This is my blood of the covenant, which is poured out for many for the forgiveness of sins.
It is an interesting thing that Jesus Christ went around in his earthly ministry saying, “Your sins are forgiven.” We don’t think of it this way, but this is an extremely presumptuous statement — one of the many radical things Jesus said in such a humble way.
Perhaps you don’t think so; look at it this way:
Suppose that I, David Herbert, decide that you need a good punch in the nose. Being a man of action (and rather limited sense) I decide to carry out this plan, and I bop you in the face. You (being a superb Christian) now have the Christian privilege of granting me forgiveness. Let us suppose, however, that Satan arises and tempts you to petty vengeance, namely, you decide to punch me in the nose. The fight seems to be on, but (let us further suppose) that our minister, Dusty Delafield, steps between us. He directs you to cease and desist, because, he says that he has forgiven me.”
Now, being the logical sort of person you are, and greatly given to debate as opposed to combat, you decide to reason with Dusty. “Hold on, preacher,” you say, “if I want to punch David’s lights out (in a decent Christian manner, of course), why, that’s my business. What right do you have to forgive him and let him off the hook?”
You see the argument, of course. You have the right to forgive, because you’re the one I punched in the nose. I didn’t punch Dusty, so he doesn’t have the right to forgive me on your behalf. Right? To turn this into a principle, only the person who is offended has the privilege of forgiving.

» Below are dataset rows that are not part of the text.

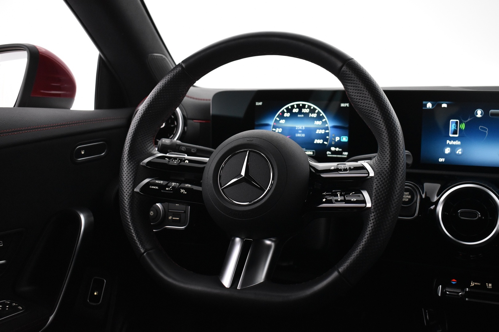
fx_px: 541
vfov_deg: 34.2
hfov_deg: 49.6
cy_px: 166
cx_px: 250
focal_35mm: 39
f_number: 4
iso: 2800
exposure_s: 1/40
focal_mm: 26
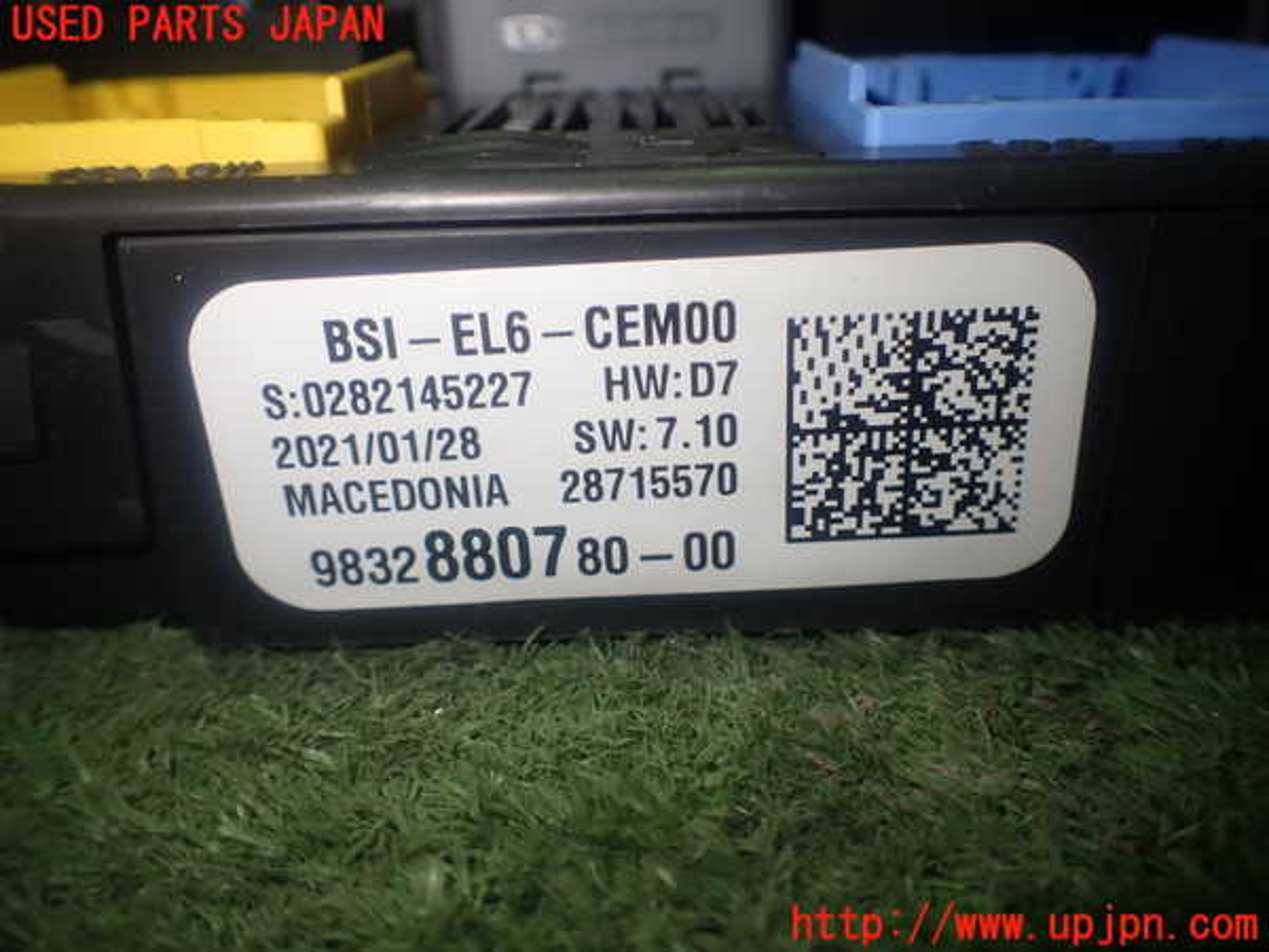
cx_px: 634
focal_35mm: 28
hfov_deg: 63.4
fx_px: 1026
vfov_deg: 49.7
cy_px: 476
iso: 100
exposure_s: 1/80
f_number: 2.2
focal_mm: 5.05
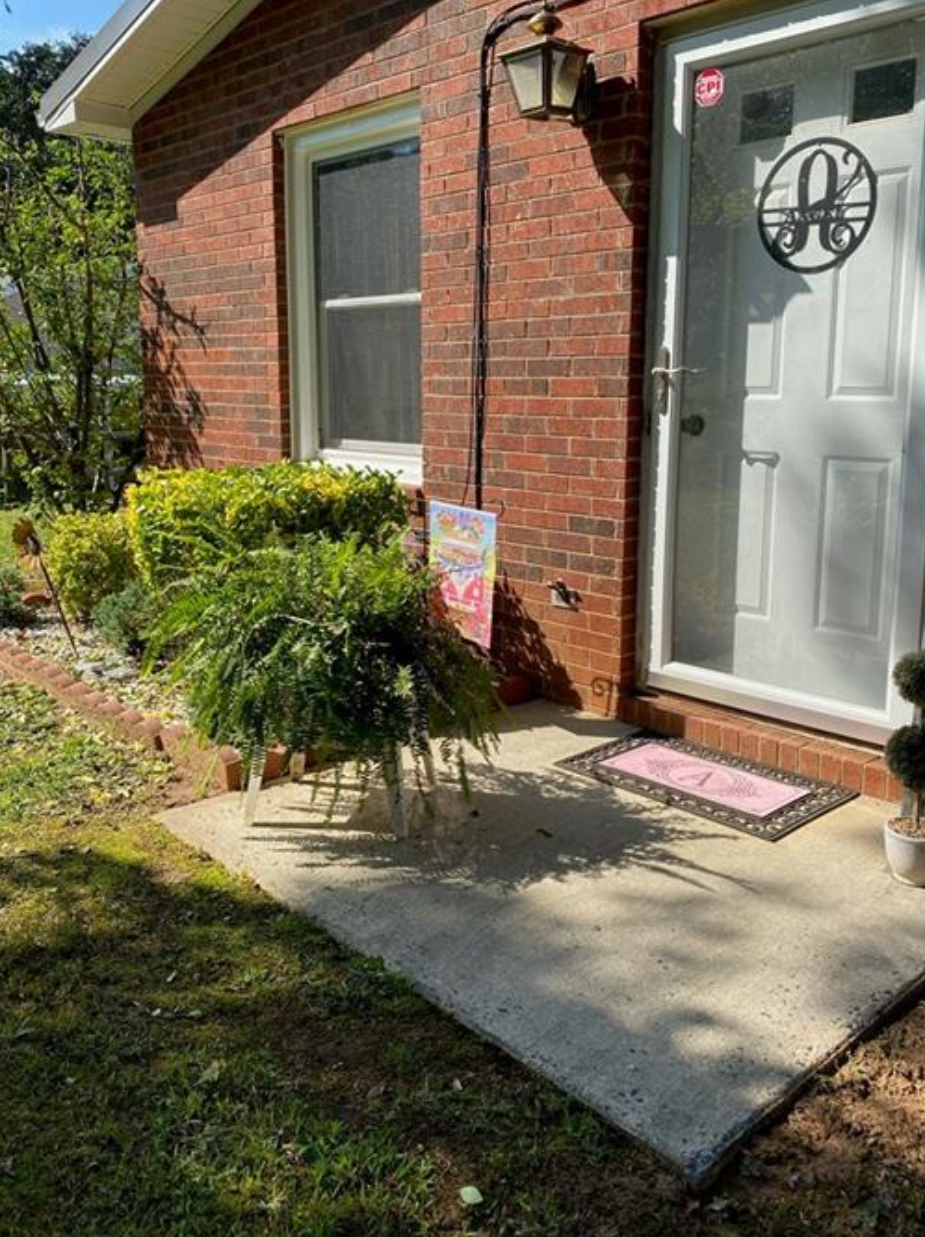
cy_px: 572
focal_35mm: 30
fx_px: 1071
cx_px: 471
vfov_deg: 59.9
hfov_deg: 46.7
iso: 32
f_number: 1.8
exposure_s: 1/1543
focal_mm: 4.25
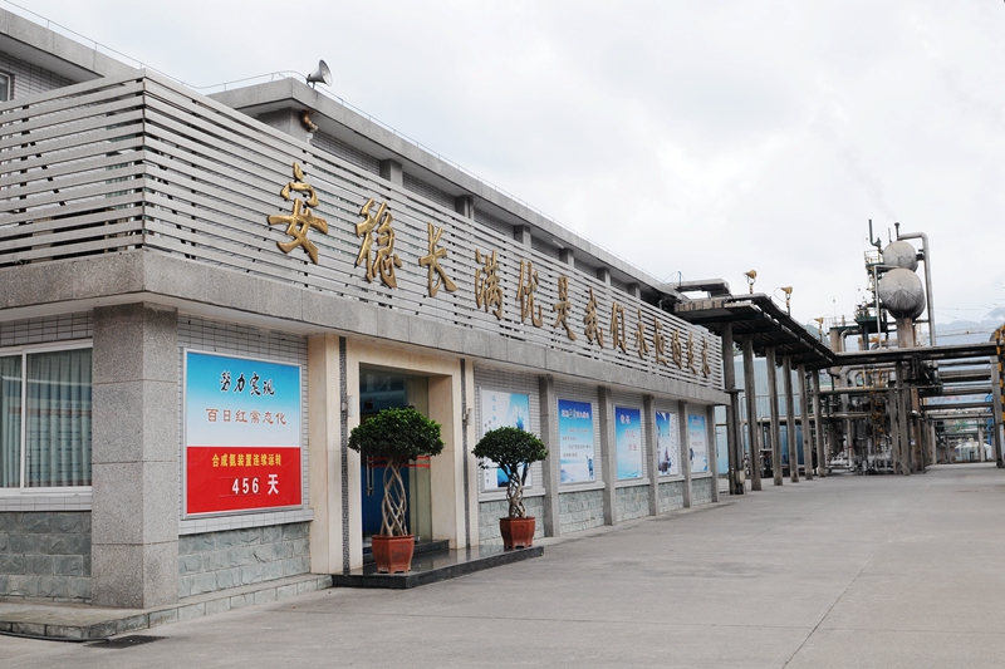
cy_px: 334
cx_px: 502
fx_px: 1005
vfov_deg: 36.9
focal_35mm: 36
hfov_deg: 53.1
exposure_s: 1/250
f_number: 5.6
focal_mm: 24
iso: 320
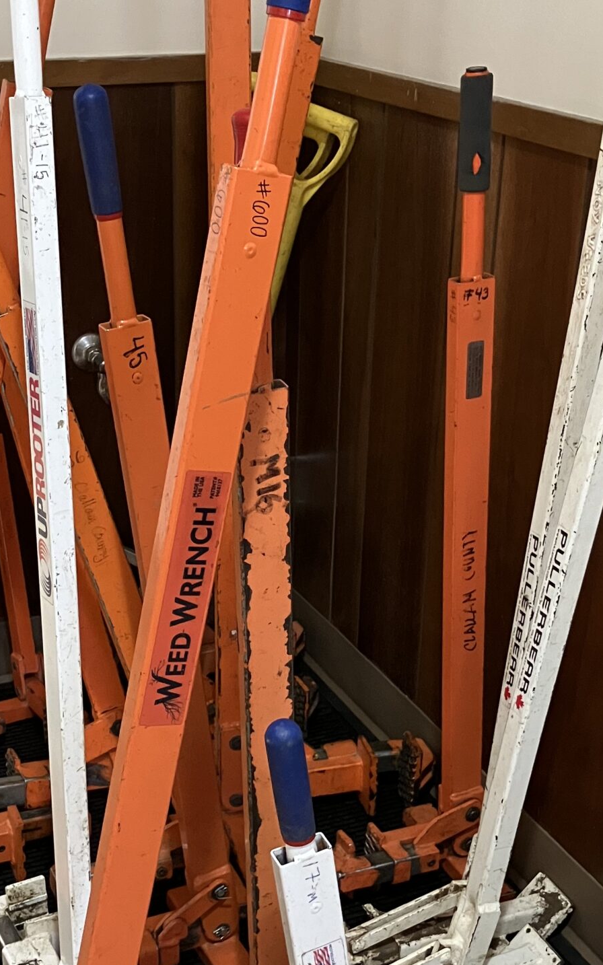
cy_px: 603
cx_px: 234
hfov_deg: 24.4
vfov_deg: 38.0
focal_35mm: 53
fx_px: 1394
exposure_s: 1/30
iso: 400
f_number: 1.8
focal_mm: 3.99
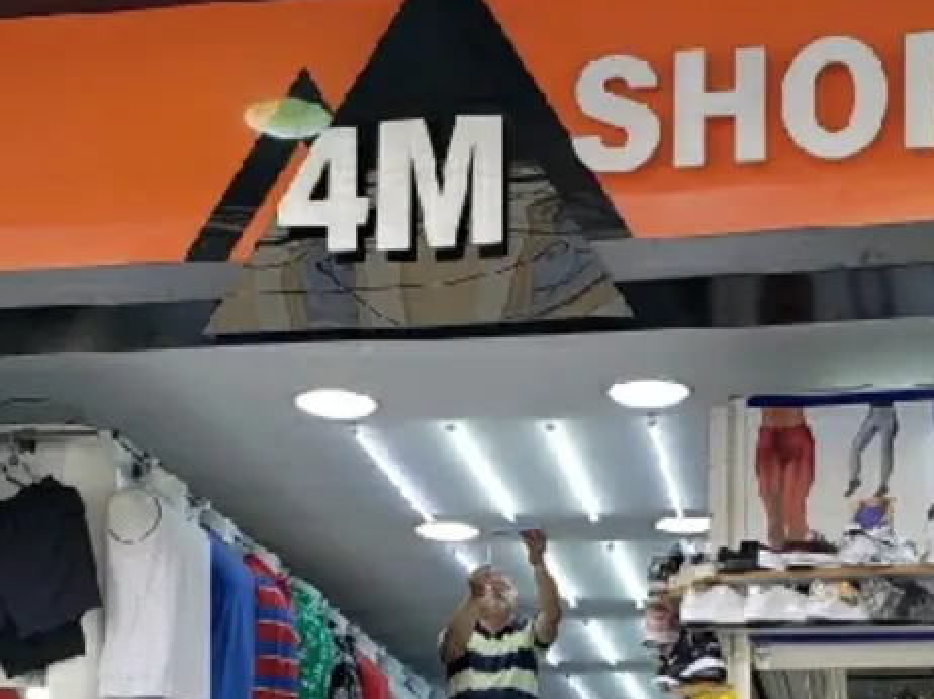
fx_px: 1753
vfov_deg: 21.8
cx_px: 552
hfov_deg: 29.8
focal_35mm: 65
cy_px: 693
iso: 50
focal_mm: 4.3
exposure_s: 1/125
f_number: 2.4
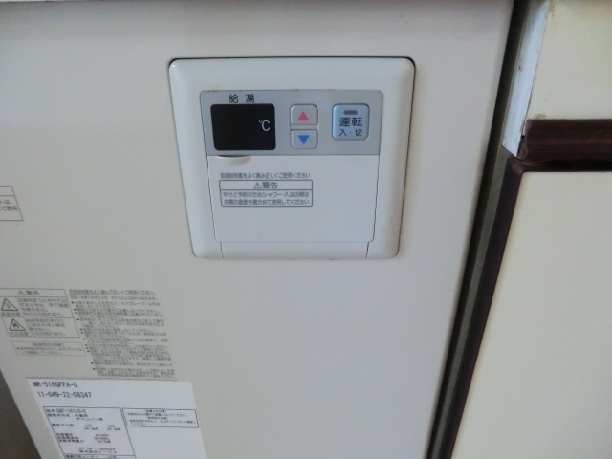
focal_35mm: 24
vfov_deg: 56.8
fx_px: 424
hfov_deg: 71.6
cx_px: 306
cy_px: 230
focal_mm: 4.3
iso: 800
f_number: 3.2
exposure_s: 1/25
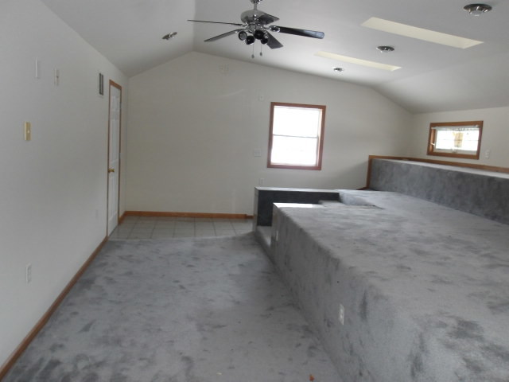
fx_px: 397
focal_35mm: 27
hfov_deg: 65.3
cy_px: 191
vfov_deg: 51.4
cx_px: 254
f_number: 3
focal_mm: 4.9
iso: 400
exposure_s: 1/60
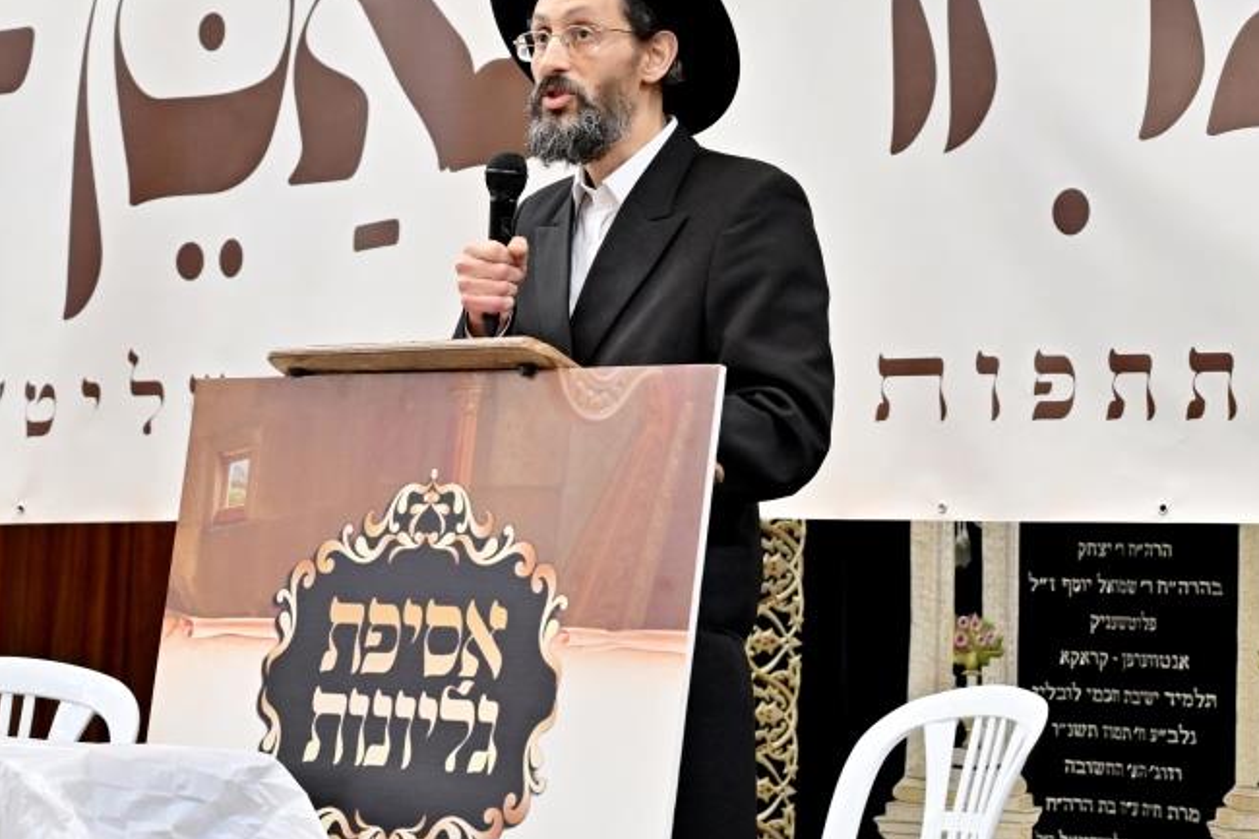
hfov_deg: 19.6
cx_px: 662
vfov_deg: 13.1
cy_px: 275
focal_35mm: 104
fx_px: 3636
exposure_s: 1/160
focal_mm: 44
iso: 800
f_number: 4
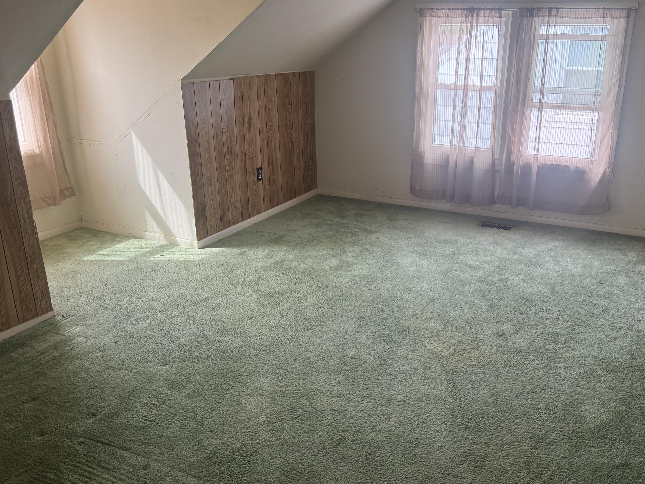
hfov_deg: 59.4
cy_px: 229
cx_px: 394
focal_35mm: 30
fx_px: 559
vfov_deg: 46.8
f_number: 1.78
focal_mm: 6.76
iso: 125
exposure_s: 1/120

But hold on. In any such dispute, there are always at least two persons who are offended. In this instance you are one and the Lord God Almighty is the other, for he has ordained peace among his children. When I punch you in the nose, you bleed and He is pained. He who set the moral order of the universe is always offended when it is violated. And that doesn’t count how He feels about someone punching his children (how do you feel when someone hits your children?)
Now you see why Jesus so enraged the Pharisees — when he claimed to forgive sins, he claimed to be God. His entire purpose in coming to us was just that: to rescue us from our sins, to grant us salvation.
Vengeance is cheap, and therefore is commonly sought and sold. Forgiveness, however, is costly; the more there is to forgive, the greater the pain of forgiving. Our forgiveness cost Jesus his life, at Calvary. As God, he had the authority to forgive. As man, the price had still to be paid. He paid what I owed and forgave me without price.
When you take the Lord’s Supper, then, remember that He who died came with the authority and the purpose of forgiveness. Our forgiveness.